Arguments for a one-board school system strong, but falling on deaf ears

Posted on April 24, 2016 in Education Debates – Opinion/Editorial
April 23, 2016.   Editorial/Postmedia

The argument to end public funding for separate Catholic schools in Ontario popped up in Peterborough again last week.

The catalyst was an announcement that 109 public high school teachers were told they won’t have jobs come September due to falling enrolment.

Their union, the Ontario Secondary School Teachers’ Federation, immediately raised the call for a single school board, a long-standing OSSTF position.

The OSSTF proposal wouldn’t end publicly funded Catholic education. All existing school boards – public, Catholic and French language – would be merged. Combined boards could still oversee a Catholic education component.

That’s the watered-down version of a single, entirely non-religious school system others would like to see. The Green Party took that position during the 2014 provincial election. The three main parties were content with the status quo.

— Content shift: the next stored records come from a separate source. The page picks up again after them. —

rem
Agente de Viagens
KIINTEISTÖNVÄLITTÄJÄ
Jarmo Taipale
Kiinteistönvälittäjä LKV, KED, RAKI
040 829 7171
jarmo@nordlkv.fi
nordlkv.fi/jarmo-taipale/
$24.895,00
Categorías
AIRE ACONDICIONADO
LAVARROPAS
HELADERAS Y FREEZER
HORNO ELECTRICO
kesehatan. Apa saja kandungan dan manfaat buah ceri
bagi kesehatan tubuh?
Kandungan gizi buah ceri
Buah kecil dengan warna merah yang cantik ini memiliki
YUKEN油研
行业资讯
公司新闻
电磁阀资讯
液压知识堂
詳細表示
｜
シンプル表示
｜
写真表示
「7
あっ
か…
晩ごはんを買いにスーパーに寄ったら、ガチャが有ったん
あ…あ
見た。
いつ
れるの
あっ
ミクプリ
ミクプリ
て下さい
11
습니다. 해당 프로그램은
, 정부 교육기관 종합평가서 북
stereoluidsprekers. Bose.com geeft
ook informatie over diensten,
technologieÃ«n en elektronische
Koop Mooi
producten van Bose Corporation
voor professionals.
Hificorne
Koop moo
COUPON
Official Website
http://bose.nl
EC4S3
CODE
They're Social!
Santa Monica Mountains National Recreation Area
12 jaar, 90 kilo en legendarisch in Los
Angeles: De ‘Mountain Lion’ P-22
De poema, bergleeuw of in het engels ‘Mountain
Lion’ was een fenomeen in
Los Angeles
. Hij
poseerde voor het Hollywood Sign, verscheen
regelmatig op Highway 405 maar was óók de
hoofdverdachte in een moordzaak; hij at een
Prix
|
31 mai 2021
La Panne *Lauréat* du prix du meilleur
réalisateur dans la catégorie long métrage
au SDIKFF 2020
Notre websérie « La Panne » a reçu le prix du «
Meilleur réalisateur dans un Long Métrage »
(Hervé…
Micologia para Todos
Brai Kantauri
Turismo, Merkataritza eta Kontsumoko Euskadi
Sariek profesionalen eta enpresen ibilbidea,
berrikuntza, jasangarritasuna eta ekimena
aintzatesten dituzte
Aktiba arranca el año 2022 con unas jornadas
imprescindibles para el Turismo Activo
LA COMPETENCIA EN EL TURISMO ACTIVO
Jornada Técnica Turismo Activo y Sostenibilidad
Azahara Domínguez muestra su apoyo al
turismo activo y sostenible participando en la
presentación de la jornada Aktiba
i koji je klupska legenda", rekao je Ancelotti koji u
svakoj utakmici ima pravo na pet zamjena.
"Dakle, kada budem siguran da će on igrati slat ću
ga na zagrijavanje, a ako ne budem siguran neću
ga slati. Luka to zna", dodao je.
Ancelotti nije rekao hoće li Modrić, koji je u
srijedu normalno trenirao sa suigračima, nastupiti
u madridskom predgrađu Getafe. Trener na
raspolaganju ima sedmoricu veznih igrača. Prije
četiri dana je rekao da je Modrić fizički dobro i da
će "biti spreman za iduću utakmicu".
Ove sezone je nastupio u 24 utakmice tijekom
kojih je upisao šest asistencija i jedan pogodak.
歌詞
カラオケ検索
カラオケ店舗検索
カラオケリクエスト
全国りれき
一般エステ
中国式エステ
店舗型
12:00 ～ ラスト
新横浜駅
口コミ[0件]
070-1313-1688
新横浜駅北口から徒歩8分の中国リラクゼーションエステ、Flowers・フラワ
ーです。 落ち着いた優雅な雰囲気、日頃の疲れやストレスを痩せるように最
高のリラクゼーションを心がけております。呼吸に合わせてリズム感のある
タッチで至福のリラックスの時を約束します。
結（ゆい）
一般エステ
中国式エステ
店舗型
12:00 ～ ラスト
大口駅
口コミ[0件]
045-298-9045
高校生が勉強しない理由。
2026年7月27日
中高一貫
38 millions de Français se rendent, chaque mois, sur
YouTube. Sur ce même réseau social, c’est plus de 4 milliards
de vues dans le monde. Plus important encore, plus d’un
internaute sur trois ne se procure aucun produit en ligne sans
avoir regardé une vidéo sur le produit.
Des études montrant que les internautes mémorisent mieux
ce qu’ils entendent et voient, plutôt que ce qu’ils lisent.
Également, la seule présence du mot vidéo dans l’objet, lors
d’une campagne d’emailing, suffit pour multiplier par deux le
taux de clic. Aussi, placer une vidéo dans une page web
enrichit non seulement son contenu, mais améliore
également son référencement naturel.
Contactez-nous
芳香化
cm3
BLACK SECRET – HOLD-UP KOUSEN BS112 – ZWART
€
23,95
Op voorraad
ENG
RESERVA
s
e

Following the election, Premier Kathleen Wynne confirmed there would be no change. The Ontario education system is first-rate, she said, and there is no reason to disrupt it.

Fear of disruption is the main argument for keeping multiple school boards, and the only one that carries any real weight. Even Wynne has said that if Ontario were starting from scratch its education system would look very different.

From a statutory perspective the big obstacle is that the Constitution guarantees Ontario Catholics their own schools. However, Newfoundland managed to push through a constitutional amendment to get rid of its Catholic system. It is doable.

Opposition here would likely be more vehement but could be overcome, particularly if all three major parties would support unification.

The arguments for a one-board system are strong.

The Green Party estimated it would save at least $1.2 million annually in administration, busing and building maintenance. The Catholic system is increasingly out of step with changing social realities, particularly recognition of gay and other gender rights and, to a lesser degree, sex education in schools.

Catholicism is less dominant than it once was. Immigration continues to increase the non-Christian population and funding only one type of religious education is harder to justify. And in the 2011 census, nearly 25 per cent of Ontario residents said they have no religious affiliation.

Falling enrolment and shuttering of schools is a major concern for school boards, including in Peterborough. Multiple school systems compound those problems. Over the past 20 years the local public board has closed several schools and is running others with hundreds of unused spaces, while the Catholic and French boards have built or are building new schools.

Full schools allow a greater variety of courses and stronger extracurricular programs, which translates to better education.

Ending public funding for religious schools would be the best and fairest policy. A single school system that includes the option of Catholic instruction would be a good first step.